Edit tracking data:
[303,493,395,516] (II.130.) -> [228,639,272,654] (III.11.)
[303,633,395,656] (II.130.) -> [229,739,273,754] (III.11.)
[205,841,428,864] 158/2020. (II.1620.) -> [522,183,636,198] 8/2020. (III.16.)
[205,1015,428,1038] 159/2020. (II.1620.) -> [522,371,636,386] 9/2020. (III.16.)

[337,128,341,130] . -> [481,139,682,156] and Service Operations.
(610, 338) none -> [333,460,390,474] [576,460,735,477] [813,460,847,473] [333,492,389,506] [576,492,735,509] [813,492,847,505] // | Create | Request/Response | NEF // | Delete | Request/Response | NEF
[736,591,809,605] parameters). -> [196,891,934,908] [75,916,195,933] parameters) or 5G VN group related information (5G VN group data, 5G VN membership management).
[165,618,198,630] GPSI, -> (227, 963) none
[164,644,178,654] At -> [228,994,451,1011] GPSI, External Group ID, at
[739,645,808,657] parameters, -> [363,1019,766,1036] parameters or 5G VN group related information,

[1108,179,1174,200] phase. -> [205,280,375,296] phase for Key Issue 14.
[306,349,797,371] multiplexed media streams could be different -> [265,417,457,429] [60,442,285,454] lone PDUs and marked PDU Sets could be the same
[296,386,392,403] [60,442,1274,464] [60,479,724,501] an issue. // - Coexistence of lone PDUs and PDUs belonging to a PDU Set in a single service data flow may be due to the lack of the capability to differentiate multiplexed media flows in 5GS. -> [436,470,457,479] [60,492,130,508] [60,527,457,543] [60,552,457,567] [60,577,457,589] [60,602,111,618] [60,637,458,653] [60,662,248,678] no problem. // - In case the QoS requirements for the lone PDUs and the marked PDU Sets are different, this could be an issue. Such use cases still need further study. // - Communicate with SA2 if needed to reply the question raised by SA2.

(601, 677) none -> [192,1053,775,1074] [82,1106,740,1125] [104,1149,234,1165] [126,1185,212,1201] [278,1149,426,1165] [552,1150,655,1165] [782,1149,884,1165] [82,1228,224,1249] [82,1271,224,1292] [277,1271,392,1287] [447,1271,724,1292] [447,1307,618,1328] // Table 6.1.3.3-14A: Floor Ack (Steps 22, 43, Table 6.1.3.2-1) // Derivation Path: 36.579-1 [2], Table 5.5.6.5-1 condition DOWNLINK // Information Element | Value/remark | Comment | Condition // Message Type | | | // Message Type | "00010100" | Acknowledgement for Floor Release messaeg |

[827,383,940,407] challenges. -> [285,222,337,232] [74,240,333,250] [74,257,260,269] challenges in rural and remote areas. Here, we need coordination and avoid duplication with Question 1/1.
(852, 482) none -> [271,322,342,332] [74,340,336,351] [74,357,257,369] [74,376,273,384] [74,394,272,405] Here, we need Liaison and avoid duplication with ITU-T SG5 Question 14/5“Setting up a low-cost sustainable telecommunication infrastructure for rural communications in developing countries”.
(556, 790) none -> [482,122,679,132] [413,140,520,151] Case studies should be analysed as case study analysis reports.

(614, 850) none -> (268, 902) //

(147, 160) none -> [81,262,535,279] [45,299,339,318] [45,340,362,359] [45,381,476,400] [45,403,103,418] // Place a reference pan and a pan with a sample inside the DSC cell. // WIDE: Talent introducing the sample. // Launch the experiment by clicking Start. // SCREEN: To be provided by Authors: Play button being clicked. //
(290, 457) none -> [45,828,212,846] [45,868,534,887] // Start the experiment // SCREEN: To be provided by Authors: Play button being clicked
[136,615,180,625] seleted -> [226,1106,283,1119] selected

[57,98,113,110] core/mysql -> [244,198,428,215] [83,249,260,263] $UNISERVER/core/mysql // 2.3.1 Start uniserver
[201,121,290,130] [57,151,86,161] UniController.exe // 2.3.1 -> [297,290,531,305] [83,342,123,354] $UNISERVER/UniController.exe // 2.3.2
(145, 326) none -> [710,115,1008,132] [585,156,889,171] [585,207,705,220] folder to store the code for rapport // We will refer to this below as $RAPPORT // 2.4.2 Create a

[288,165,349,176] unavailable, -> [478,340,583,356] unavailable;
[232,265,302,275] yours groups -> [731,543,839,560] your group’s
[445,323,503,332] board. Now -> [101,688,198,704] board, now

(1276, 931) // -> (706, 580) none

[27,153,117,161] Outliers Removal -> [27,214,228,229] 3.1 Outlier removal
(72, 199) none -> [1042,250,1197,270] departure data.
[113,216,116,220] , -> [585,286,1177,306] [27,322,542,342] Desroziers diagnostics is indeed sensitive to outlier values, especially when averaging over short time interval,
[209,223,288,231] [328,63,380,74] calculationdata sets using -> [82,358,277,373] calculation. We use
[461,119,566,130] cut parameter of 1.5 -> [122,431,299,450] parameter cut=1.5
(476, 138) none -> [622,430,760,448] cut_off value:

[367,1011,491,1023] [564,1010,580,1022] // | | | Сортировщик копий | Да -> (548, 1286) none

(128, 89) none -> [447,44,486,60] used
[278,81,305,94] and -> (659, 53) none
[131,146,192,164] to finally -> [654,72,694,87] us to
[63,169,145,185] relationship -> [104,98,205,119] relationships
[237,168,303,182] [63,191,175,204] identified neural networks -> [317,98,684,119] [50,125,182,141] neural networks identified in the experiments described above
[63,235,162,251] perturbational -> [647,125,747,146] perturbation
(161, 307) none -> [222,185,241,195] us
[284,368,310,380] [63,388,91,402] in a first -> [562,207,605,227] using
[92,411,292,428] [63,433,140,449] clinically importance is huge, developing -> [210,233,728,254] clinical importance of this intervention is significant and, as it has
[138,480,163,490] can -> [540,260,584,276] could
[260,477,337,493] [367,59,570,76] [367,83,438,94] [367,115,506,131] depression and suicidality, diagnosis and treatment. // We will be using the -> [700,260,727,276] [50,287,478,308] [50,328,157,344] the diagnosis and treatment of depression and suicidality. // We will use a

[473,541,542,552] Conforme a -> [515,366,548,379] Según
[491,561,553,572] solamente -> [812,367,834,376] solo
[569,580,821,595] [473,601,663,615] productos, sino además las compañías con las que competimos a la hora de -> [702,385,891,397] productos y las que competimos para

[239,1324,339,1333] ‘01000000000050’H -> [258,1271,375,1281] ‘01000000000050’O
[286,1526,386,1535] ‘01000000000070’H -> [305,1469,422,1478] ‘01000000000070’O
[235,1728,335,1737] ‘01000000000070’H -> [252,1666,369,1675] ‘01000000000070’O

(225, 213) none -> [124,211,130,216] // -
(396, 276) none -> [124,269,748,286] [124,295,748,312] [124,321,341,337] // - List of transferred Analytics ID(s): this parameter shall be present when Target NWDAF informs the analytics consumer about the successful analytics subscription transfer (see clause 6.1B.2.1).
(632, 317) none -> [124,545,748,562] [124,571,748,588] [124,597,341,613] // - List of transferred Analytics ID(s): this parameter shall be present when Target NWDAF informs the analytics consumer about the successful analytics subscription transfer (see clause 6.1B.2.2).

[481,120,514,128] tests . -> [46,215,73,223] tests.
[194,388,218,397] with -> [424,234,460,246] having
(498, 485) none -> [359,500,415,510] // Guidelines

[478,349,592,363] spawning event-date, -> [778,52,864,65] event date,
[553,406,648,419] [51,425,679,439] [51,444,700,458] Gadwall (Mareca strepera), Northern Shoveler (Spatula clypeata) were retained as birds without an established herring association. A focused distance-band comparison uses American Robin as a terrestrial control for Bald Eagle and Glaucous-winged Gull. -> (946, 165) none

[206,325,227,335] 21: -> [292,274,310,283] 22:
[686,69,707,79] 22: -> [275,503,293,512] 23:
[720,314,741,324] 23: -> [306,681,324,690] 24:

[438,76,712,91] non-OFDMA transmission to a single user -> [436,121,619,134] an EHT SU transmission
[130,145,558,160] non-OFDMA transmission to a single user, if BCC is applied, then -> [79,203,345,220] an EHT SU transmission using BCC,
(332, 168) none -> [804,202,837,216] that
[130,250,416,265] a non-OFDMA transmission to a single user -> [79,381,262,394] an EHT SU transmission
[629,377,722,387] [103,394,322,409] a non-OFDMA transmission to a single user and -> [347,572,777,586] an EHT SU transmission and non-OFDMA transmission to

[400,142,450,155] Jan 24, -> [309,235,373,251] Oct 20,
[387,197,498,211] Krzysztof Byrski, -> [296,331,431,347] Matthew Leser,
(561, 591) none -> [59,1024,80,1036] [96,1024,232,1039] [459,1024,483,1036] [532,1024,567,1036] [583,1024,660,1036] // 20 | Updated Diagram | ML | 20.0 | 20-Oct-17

*WHAT TO DO:* Return exactly the run of lines that opens with the one containing "[629,377,722,387] [103,394,322,409] a" and closes with the last line of the records above.

*ANSWER SPACE:*
[629,377,722,387] [103,394,322,409] a non-OFDMA transmission to a single user and -> [347,572,777,586] an EHT SU transmission and non-OFDMA transmission to

[400,142,450,155] Jan 24, -> [309,235,373,251] Oct 20,
[387,197,498,211] Krzysztof Byrski, -> [296,331,431,347] Matthew Leser,
(561, 591) none -> [59,1024,80,1036] [96,1024,232,1039] [459,1024,483,1036] [532,1024,567,1036] [583,1024,660,1036] // 20 | Updated Diagram | ML | 20.0 | 20-Oct-17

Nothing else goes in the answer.